Lines excerpted from a collection:
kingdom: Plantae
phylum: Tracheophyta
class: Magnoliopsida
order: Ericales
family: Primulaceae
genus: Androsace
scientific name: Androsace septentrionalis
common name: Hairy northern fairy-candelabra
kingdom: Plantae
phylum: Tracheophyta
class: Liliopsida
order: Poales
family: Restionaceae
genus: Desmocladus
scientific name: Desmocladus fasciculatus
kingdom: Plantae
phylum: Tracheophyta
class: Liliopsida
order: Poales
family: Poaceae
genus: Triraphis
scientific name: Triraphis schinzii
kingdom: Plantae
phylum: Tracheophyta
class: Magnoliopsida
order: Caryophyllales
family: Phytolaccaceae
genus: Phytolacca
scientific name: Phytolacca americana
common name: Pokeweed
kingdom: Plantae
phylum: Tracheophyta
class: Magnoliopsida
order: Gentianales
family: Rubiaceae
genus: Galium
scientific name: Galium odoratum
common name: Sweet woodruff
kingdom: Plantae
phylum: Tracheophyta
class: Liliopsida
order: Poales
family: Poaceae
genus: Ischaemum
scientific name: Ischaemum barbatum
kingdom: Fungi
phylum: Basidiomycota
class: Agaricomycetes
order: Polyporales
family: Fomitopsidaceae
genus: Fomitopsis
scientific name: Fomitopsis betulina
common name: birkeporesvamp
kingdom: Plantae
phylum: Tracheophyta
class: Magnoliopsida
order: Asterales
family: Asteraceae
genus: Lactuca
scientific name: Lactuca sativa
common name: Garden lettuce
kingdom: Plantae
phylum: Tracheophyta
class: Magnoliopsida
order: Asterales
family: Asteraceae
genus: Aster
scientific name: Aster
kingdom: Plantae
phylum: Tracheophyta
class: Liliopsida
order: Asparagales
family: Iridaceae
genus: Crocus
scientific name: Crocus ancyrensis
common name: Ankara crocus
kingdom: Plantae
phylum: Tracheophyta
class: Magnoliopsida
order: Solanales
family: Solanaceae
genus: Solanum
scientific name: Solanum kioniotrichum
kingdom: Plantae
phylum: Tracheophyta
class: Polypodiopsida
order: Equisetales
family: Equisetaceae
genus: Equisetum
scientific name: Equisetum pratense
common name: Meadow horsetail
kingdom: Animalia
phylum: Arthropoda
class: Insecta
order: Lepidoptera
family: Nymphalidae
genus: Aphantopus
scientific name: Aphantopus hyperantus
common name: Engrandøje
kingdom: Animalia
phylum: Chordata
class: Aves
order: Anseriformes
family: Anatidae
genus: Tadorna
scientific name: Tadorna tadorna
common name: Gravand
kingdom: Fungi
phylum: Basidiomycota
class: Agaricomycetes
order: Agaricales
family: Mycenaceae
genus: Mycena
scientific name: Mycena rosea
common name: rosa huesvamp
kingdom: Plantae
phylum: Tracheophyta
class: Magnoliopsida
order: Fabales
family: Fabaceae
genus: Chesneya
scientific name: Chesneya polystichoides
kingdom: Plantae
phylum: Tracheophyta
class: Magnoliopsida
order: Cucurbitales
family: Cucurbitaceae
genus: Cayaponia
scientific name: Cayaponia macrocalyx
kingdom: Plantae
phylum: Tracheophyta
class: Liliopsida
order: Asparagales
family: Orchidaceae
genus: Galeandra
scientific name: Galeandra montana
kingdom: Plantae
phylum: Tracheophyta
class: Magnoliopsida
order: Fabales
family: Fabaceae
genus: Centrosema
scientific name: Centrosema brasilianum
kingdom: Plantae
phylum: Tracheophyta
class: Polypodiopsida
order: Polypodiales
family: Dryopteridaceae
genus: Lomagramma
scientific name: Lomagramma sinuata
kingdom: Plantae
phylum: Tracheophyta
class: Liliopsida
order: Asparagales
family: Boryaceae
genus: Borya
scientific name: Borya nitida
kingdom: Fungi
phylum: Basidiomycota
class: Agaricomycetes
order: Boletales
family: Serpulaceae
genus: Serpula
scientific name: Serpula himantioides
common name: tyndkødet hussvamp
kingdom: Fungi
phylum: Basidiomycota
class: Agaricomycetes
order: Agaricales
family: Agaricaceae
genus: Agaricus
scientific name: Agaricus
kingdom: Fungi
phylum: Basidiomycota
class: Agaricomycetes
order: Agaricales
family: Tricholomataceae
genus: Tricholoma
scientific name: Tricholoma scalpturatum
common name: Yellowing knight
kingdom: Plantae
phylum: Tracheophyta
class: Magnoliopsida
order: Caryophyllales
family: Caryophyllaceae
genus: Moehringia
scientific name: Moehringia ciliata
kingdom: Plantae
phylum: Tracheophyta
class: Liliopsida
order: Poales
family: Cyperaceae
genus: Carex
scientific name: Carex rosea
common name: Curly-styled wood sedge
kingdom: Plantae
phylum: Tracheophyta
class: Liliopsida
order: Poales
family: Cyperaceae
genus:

= Task instructions =
Format as a Markdown table the lines starting with the line containing "scientific name: Aphantopus hyperantus" and continuing through the line containing "common name: rosa huesvamp", both included, with the columns "Row" for a running number and "Line" for the line itself, omitting any blank lines. Include only those lines.

= Answer below =
| Row | Line |
|---|---|
| 1 | scientific name: Aphantopus hyperantus |
| 2 | common name: Engrandøje |
| 3 | kingdom: Animalia |
| 4 | phylum: Chordata |
| 5 | class: Aves |
| 6 | order: Anseriformes |
| 7 | family: Anatidae |
| 8 | genus: Tadorna |
| 9 | scientific name: Tadorna tadorna |
| 10 | common name: Gravand |
| 11 | kingdom: Fungi |
| 12 | phylum: Basidiomycota |
| 13 | class: Agaricomycetes |
| 14 | order: Agaricales |
| 15 | family: Mycenaceae |
| 16 | genus: Mycena |
| 17 | scientific name: Mycena rosea |
| 18 | common name: rosa huesvamp |